La Russie met en garde ses citoyens contre les voyages vers les pays ,dont le Maroc, ayant des accords d’extradition avec les États-Unis

La Russie a averti mercredi ses citoyens de ne pas se rendre dans les pays ayant conclu des accords d’extradition avec les États-Unis.

Dans un avis aux voyageurs, le ministère russe des Affaires étrangères a indiqué que « l’intensité de la justice punitive de Washington » s’était accrue depuis le début de la guerre entre la Russie et l’Ukraine en 2022, et que les personnes concernées risquaient de longues peines de prison en cas de remise aux autorités américaines.

« Avec les nombreuses sanctions extraterritoriales visant des segments stratégiques de l’économie nationale, de nombreux Russes, sans même s’en rendre compte, risquent de se retrouver dans le viseur des forces de l’ordre et des agences de renseignement américaines », a déclaré le ministère.

Sans fournir de preuves ni d’exemples, il a ajouté que « les agences de renseignement américaines recourent souvent à des stratagèmes frauduleux pour attirer des citoyens russes à l’étranger, via des offres commerciales ou touristiques alléchantes ».

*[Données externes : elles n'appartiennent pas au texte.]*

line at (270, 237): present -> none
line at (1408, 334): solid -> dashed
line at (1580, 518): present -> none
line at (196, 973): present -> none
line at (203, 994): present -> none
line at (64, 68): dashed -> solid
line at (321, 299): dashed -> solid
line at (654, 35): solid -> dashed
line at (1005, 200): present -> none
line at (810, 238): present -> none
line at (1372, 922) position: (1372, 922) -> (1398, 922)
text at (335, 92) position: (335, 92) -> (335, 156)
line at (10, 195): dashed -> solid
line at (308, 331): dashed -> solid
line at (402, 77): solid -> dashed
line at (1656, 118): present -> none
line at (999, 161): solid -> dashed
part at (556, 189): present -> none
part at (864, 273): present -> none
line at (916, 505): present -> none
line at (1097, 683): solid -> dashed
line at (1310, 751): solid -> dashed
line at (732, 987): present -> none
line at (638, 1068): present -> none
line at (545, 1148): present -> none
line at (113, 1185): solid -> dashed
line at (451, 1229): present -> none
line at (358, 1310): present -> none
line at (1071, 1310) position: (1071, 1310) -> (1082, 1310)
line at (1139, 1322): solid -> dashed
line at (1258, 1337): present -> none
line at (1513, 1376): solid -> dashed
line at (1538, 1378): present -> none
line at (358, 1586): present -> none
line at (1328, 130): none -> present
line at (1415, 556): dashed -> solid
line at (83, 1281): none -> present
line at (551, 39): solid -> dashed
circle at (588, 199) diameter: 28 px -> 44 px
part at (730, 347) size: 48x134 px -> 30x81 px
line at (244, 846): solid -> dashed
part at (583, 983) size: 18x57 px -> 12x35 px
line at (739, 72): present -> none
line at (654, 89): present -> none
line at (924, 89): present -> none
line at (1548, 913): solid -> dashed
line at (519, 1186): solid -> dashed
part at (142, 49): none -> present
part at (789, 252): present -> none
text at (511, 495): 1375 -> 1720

Selon le communiqué, des ressortissants russes sont parfois arrêtés dès leur arrivée dans un pays tiers. Cette mise en garde concerne les Russes « ayant des raisons sérieuses de penser qu’ils pourraient faire l’objet de poursuites pénales de la part des autorités américaines », ainsi que ceux figurant sur les listes de sanctions américaines.

Parmi les pays les plus susceptibles d’extrader des Russes vers les États-Unis, le ministère cite le Royaume-Uni, la Suisse, la plupart des États membres de l’Union européenne, le Canada, l’Australie, Israël, une grande partie de l’Amérique latine, le Liberia, le Maroc ainsi que plusieurs pays asiatiques.

La Russie affirme que plus de 100 de ses ressortissants ont été transférés vers les États-Unis de cette manière depuis l’arrestation du trafiquant d’armes Viktor Bout en Thaïlande en 2008.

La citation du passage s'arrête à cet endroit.